Support System
THE WEEK|April 29, 2018

The government needs to strengthen public health care, which is overburdened, emotivated and short of funds

Namita Kohli
Support System

At around 2pm on a late March afternoon in Jhansi, Dr Harish Chandra Arya, chief medical superintendent at the Maharani Laxmibai Medical College, entered his office and settled in his chair, hoping to catch a break after a busy morning. That's when his mobile phone rang.

Dr Sadhna Kaushik, the principal of the college, had called to alert Arya about the arrival of a “team from Kanpur”. The officials from Kanpur, she said, would be inspecting the conditions at the hospital's emergency and trauma care centre, and the staff needed to get its act together.

Since March 10, the emergency and trauma centre at the hospital had been in the eye of a raging controversy over the case of a man whose amputated leg was placed under his head as a pillow.
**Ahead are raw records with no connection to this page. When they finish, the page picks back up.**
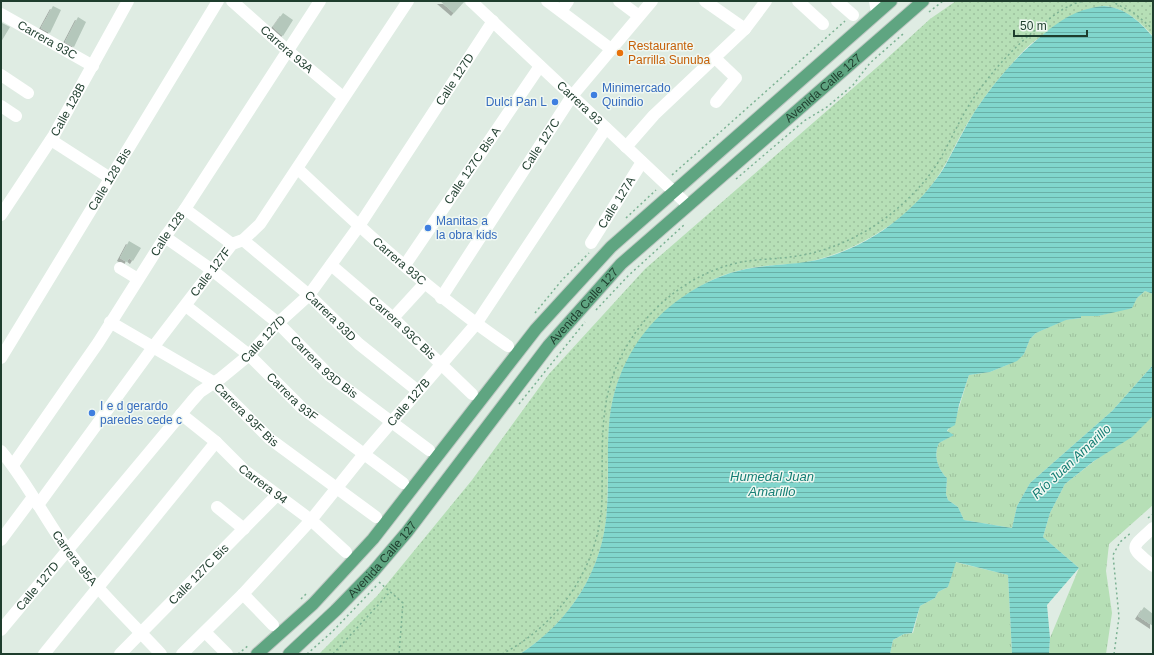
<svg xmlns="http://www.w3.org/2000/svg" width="1154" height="655" font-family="Helvetica,sans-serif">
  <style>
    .grass { fill: url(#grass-tufts) }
    .park { fill: url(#park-dots) }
    .water { fill: url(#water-rules) }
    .building { fill: #b4c7bb; filter: url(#shadow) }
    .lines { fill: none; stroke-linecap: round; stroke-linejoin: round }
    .major-casing { stroke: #c0c9c4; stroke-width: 14 }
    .path { stroke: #7cb293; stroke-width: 1.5; stroke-dasharray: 2 3; stroke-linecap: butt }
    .minor { stroke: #fff; stroke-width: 12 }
    .major { stroke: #5fa581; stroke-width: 12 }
    .food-dot { fill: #e8710a; stroke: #f0f8f2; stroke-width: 1.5 }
    .shop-dot { fill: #3f7fe0; stroke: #f0f8f2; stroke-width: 1.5 }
    .labels { text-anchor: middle; stroke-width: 3; stroke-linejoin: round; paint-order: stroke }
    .street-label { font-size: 12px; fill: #1e3d2d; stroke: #f0f8f2 }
    .food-label { font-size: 12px; fill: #c56008; stroke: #f0f8f2; text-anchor: start }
    .shop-label { font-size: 12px; fill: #366cbe; stroke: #f0f8f2; text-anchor: start }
    .water-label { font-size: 13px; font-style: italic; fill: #147e74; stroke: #f0f8f2 }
  </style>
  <defs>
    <pattern id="grass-tufts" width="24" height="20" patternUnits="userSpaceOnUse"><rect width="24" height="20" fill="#b6dfb6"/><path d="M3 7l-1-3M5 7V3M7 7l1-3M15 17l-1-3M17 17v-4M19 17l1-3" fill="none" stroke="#9cc09d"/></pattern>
    <pattern id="park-dots" width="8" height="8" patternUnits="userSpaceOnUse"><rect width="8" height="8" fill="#b6dfb6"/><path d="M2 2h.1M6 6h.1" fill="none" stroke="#9cc09d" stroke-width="1.8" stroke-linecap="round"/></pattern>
    <pattern id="water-rules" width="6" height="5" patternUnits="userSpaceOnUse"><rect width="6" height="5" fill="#81d6cd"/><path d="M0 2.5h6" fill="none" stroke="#69afa7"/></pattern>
    <filter id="shadow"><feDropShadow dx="-3" dy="3" stdDeviation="0" flood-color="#0004"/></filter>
  </defs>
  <rect width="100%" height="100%" fill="#dfece3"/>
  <!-- grass -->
  <g class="grass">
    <path d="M1145 291 1153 294V365L1112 411 1030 483 1017 506 1012 528 964 520 958 507 948 500 946 494 947 478C938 469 933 456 939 443L953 435 947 432 957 414 969 375 990 372 1007 365 1024 354 1030 339 1036 333 1065 320 1081 318V316H1098L1132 307 1137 298Z"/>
    <polygon points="1153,415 1153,505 1109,544 1106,571 1112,613 1106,654 1049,654 1050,638 1079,568 1043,537 1050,513 1065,484"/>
    <polygon points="955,562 1008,575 1012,654 890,654 893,640 904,634 913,633 920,606 935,598 938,592 948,587"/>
  </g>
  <!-- park -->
  <path class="park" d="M956 1H1153V36C1139 21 1126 8 1104 6 1084 16 1054 28 1036 40 1026 47 1017 58 1009 67 991 87 975 109 962 133 953 148 947 164 936 179 922 199 903 218 881 231 858 246 830 258 802 263 783 265 764 265 745 269 702 278 663 307 638 343 599 398 611 447 607 509 604 569 570 622 520 654H319L377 596 472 480 549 374 645 269 883 62 930 19Z"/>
  <!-- water -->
  <path class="water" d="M1104 6C1126 8 1139 21 1153 37V294L1145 291 1137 298 1132 308 1129 309 1098 316H1081V318L1066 320 1036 333 1030 339 1024 354 1017 361 990 372 969 375 959 405 955 425 948 429 947 431 954 435 939 443C933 456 938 469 947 478L946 494 948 500 958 507 964 520 1012 528 1017 506 1030 483 1112 411 1153 365V416L1132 437 1094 461 1065 484 1050 513 1043 537 1079 568 1047 605 1050 638 1049 654H1012L1008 575 956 562 948 587 938 592 935 598 920 606 912 633 904 634 893 640 890 654H520C570 622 604 569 607 508 611 446 599 404 635 346 659 308 702 278 746 269 770 264 794 265 817 260 846 253 875 238 898 219 916 204 933 186 945 166 955 147 964 129 975 111 994 82 1017 55 1045 33 1065 17 1078 9 1104 6Z"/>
  <!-- building -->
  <g class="building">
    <polygon points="440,1 464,1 464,2 454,13"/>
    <polygon points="53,6 61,10 50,33 41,28"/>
    <polygon points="283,13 293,20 283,36 273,27"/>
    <polygon points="78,17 86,22 74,47 65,42"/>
    <polygon points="2,23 10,27 1,42 1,26"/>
    <polygon points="129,241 141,248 133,261 129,258 127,262 120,258"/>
    <polygon points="1144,607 1153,614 1153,626 1138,616"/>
  </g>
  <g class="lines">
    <defs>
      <g id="major">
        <polyline points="257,654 313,604 373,539 536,329 611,247 891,1"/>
        <path id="s22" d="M289 654 336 610 373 572 407 532 549 345 621 264 923 1"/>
      </g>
    </defs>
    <!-- major casing -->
    <use href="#major" class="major-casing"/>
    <!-- path -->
    <g class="path">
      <polyline points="1111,1 1134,13 1153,29"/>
      <polyline points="929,12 943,1"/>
      <polyline points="672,175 845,21"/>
      <polyline points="736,179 804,121 827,107 853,85 870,63 903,34"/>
      <polyline points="626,218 656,190"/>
      <polyline points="596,310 628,276 684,225"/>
      <polyline points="535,313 562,280 589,253"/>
      <polyline points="519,404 585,322"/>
      <polyline points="1148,518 1153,514"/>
      <polyline points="379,582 403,603 399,654"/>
      <polyline points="301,599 308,592"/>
      <polyline points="238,654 249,645"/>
      <polyline points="307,654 332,632 378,584"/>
      <polyline points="333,654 390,592"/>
      <path d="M502 654C560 624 601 564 602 497 603 453 599 411 615 370 636 317 684 274 741 262 759 259 779 259 797 256 831 251 866 234 892 213 910 198 928 180 940 159 950 142 958 123 969 105 989 74 1014 46 1043 24 1055 14 1068 4 1084 1"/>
      <polyline points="1114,654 1119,617 1113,555 1120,542 1132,532"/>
    </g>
    <!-- minor -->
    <g class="minor">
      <path id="s1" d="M232 1 287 50 343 97"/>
      <path id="s2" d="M471 1 688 205"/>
      <polyline points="547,1 611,49"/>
      <polyline points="619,1 639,16"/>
      <polyline points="705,1 745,29"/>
      <polyline points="798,1 823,24"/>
      <polyline points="837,1 853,15"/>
      <polyline points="875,1 877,13"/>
      <polyline points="561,11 568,1"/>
      <path id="s3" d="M1 14 93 66"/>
      <polyline points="715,58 736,78 716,102"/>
      <polyline points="1,75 28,93"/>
      <polyline points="1,106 16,116"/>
      <polyline points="51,140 110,178"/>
      <polyline points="626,147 654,115 745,29 766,1"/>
      <path id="s4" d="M298 169C365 232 432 294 508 346"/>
      <polyline points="185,209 232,244"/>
      <path id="s5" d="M1 215 54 135 128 1"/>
      <path id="s6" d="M165 237 212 270 278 323 330 376 429 450"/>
      <path id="s7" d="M243 240 309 295 359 344 418 391"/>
      <path id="s8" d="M591 243 642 162"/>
      <path id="s9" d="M331 265 393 318 472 394"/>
      <path id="s10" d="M405 265 540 66"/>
      <polyline points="120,268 138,279"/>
      <path id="s11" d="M441 298 572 96 652 1"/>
      <path id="s12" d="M186 306 249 355 302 408 403 483"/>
      <polyline points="393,318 425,283"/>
      <path id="s13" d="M110 322 213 382 270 439 376 517"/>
      <path id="s14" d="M1 358 218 1"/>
      <path id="s15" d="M181 414 216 442 244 470 311 520 346 552"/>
      <path id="s16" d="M1 451C27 482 45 519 69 552 96 589 130 621 161 654"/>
      <path id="s17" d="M13 465 98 343 165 237 185 209 320 1"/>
      <path id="s18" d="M38 505 154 346 232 244 243 240 260 224 408 1"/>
      <polyline points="217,507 244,529"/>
      <path d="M1153 528C1130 549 1129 546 1153 566"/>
      <polyline points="1,540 33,497"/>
      <polyline points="243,594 273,625"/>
      <path id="s19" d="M1 630 192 401 200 392 221 378 249 355 278 323 309 295 359 226 493 21"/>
      <polyline points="206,633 227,654"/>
      <polyline points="44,654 216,442"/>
      <path id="s20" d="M120 654 277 495"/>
      <path id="s21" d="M182 654 243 594 311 520 364 454 476 324 606 128"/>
    </g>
    <!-- major -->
    <use href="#major" class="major"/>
  </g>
  <!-- markers -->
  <circle class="food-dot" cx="620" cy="53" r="4"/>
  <g class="shop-dot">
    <circle cx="594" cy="95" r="4"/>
    <circle cx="555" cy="102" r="4"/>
    <circle cx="428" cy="228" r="4"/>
    <circle cx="92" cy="413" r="4"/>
  </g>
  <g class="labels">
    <!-- street labels -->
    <g class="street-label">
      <text dy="4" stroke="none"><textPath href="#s3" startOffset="53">Carrera 93C</textPath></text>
      <text dy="4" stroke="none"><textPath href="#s1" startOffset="73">Carrera 93A</textPath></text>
      <text dy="4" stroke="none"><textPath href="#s19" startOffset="717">Calle 127D</textPath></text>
      <text dy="4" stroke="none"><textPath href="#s22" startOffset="781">Avenida Calle 127</textPath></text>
      <text dy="4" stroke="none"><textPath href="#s2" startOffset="149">Carrera 93</textPath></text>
      <text dy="4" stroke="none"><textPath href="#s5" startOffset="125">Calle 128B</textPath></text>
      <text dy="4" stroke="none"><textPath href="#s11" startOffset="183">Calle 127C</textPath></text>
      <text dy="4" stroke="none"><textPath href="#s10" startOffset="120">Calle 127C Bis A</textPath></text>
      <text dy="4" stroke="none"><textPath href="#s14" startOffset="209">Calle 128 Bis</textPath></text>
      <text dy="4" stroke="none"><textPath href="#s8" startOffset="48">Calle 127A</textPath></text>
      <text dy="4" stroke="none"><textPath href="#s17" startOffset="278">Calle 128</textPath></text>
      <text dy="4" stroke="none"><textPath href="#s4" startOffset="137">Carrera 93C</textPath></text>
      <text dy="4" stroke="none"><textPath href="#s18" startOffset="290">Calle 127F</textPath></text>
      <text dy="4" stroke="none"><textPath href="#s22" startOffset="457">Avenida Calle 127</textPath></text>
      <text dy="4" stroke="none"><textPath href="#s7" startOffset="116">Carrera 93D</textPath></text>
      <text dy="4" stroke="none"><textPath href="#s9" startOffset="95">Carrera 93C Bis</textPath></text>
      <text dy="4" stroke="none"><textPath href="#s19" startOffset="393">Calle 127D</textPath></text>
      <text dy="4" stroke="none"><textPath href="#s6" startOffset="206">Carrera 93D Bis</textPath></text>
      <text dy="4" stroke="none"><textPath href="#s12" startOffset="140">Carrera 93F</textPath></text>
      <text dy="4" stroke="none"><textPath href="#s21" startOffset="339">Calle 127B</textPath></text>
      <text dy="4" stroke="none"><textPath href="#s13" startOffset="166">Carrera 93F Bis</textPath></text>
      <text dy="4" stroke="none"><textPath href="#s15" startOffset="108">Carrera 94</textPath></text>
      <text dy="4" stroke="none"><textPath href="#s16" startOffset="130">Carrera 95A</textPath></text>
      <text dy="4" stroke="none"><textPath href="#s22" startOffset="133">Avenida Calle 127</textPath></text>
      <text dy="4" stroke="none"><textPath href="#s20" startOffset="112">Calle 127C Bis</textPath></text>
      <text dy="4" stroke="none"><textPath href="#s19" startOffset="57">Calle 127D</textPath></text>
    </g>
    <!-- food labels -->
    <g class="food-label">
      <text x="628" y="50">Restaurante<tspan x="628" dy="14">Parrilla Sunuba</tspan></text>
    </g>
    <!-- shop labels -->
    <g class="shop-label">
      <text x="602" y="92">Minimercado<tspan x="602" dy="14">Quindio</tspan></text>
      <text x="547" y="106" text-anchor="end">Dulci Pan L</text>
      <text x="436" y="225">Manitas a<tspan x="436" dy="14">la obra kids</tspan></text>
      <text x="100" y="410">I e d gerardo<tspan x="100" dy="14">paredes cede c</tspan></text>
    </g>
    <!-- water labels -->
    <g class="water-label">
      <text transform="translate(1071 461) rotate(-43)" y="5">Río Juan Amarillo</text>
      <text x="772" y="481">Humedal Juan<tspan x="772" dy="15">Amarillo</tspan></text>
    </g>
  </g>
  <!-- border -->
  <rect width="1154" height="655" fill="none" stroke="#1e3d2d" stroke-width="4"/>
  <!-- scale -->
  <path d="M1014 30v6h73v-6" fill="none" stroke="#1e3d2d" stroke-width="2"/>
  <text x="1020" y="30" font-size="12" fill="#1e3d2d" stroke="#f0f8f2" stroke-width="3" paint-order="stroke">50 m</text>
</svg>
The administration, in a typical response, suspended two doctors and nurses, replaced the principal and handed out a compensation of 02 lakh to the patient.

“Get the place cleaned up,” Arya ordered his staff as soon as he hung up. He checked the CCTV footage (from the entrance of the college) playing on his desktop screen, before getting up to leave to attend to the team.
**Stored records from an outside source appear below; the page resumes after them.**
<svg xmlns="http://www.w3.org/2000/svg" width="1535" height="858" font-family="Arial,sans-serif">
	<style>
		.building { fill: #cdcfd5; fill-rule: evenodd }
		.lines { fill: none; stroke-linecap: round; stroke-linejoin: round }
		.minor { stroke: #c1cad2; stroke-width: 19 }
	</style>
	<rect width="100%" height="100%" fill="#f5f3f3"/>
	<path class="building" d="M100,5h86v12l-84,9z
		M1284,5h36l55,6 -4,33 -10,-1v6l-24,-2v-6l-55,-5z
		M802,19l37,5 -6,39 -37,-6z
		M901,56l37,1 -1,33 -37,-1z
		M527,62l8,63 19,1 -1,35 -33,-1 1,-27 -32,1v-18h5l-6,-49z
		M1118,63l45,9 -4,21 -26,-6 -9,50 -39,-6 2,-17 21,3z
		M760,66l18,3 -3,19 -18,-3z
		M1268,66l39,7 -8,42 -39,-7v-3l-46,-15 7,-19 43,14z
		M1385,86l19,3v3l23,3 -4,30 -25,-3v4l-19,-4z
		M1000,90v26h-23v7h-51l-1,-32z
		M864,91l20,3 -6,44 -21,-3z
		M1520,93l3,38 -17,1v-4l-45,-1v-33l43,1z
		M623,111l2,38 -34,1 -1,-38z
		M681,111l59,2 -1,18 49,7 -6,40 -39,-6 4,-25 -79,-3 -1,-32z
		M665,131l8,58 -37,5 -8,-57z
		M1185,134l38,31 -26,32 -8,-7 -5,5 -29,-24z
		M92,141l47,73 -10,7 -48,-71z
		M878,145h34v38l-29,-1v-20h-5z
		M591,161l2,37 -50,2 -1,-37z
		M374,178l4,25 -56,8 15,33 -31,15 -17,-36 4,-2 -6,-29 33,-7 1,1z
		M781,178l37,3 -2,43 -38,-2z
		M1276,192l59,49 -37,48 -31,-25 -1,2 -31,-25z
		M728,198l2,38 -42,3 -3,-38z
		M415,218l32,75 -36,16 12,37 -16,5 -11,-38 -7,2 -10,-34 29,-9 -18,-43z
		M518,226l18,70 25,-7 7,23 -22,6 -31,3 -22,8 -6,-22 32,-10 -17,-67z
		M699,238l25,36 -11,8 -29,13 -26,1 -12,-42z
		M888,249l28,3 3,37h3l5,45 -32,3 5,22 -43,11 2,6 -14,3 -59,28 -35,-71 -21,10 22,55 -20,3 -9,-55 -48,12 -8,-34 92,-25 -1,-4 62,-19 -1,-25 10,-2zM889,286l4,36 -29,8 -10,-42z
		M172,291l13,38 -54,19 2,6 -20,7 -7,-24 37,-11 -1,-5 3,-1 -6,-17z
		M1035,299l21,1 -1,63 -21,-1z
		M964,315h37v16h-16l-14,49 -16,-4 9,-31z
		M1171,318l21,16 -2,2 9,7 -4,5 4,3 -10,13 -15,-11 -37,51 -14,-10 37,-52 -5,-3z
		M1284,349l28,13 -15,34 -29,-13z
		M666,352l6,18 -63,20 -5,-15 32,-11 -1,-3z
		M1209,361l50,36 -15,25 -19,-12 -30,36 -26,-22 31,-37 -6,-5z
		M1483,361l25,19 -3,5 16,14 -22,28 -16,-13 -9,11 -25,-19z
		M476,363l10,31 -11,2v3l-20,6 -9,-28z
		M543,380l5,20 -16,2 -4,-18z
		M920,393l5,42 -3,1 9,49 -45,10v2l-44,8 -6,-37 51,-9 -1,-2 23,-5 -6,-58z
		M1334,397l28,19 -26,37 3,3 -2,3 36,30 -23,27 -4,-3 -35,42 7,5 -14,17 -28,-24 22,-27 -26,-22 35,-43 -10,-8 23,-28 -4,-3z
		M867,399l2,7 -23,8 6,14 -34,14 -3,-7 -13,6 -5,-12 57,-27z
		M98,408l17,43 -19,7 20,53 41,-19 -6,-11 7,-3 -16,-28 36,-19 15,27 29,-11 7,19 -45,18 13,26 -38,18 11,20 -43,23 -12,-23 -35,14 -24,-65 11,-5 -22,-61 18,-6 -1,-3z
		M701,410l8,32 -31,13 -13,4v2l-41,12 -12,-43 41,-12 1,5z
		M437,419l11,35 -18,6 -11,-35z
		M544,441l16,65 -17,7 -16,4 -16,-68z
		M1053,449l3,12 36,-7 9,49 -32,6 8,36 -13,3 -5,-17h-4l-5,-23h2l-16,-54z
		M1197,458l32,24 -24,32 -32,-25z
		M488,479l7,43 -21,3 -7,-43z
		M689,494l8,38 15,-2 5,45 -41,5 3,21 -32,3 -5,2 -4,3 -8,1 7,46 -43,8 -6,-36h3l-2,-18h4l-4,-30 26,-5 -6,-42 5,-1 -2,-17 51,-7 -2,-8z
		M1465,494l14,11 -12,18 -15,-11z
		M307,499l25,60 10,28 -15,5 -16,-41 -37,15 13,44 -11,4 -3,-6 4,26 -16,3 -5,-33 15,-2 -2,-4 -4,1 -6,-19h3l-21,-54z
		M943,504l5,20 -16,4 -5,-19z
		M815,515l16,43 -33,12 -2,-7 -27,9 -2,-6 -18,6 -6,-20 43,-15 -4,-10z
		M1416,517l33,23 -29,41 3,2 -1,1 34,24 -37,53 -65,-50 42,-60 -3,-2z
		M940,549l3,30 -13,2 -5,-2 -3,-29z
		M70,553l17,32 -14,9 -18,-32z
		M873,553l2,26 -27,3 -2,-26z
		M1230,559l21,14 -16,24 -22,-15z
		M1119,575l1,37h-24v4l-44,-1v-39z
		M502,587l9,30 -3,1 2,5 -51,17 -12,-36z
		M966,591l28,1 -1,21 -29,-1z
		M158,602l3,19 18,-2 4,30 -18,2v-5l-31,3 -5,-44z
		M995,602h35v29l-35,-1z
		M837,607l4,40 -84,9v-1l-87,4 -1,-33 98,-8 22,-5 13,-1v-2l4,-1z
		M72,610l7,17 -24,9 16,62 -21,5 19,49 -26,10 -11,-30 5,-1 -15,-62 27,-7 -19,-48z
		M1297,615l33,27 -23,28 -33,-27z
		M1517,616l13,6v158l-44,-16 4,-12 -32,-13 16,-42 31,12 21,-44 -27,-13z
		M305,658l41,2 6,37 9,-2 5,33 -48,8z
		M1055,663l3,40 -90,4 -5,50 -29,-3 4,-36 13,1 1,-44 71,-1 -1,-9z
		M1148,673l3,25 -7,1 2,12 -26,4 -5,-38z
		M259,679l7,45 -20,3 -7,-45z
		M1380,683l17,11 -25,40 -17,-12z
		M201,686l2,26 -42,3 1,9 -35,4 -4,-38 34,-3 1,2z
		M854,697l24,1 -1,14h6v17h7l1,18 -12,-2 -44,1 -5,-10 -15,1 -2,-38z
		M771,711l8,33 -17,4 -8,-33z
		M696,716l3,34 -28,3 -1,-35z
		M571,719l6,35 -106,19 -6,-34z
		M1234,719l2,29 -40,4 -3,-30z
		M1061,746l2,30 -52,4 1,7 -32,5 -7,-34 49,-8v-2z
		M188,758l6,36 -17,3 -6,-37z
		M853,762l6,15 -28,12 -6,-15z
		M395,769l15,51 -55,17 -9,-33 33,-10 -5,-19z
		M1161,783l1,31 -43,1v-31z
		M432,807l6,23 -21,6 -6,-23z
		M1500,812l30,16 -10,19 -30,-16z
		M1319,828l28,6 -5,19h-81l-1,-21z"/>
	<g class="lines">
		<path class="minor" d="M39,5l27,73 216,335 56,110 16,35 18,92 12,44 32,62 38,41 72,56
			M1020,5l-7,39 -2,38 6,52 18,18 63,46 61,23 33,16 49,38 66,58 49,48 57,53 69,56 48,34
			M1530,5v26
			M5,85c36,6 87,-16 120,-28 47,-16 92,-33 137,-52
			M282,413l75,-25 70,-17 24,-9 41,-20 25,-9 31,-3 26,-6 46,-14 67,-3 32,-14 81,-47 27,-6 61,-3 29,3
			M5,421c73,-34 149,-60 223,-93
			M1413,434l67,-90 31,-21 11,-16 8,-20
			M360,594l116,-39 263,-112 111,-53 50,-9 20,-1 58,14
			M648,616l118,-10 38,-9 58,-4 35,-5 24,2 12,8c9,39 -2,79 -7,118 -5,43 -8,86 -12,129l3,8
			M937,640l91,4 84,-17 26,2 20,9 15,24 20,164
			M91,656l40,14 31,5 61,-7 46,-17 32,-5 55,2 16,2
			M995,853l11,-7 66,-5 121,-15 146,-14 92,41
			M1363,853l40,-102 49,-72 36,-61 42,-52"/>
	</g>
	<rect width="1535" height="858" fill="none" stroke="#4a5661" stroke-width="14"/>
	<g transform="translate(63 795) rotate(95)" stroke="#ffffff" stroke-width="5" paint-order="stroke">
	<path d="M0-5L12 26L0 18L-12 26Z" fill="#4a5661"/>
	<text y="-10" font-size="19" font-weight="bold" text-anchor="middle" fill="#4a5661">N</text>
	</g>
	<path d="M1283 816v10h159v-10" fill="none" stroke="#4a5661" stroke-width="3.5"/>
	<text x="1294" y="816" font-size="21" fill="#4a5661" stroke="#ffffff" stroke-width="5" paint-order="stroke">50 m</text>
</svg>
As hospital employees, particularly doctors, grapple with a “sensitive situation”—faced with relentless media attention and pressure from the administration—some say the “high workload and staff shortages” in the 30-bed emergency and trauma care centre create conditions for such incidents to take place. “The load is so high sometimes that we have to treat patients on the floor,” said Arya.

The situation is no different across other tertiary care centres in Uttar Pradesh. At Gorakhpur's BRD Medical College and Hospital, for instance, during the season of acute encephalitis syndrome, up to 600 patients from surrounding areas daily end up competing for the 228 beds earmarked for treatment of the disease in the hospital.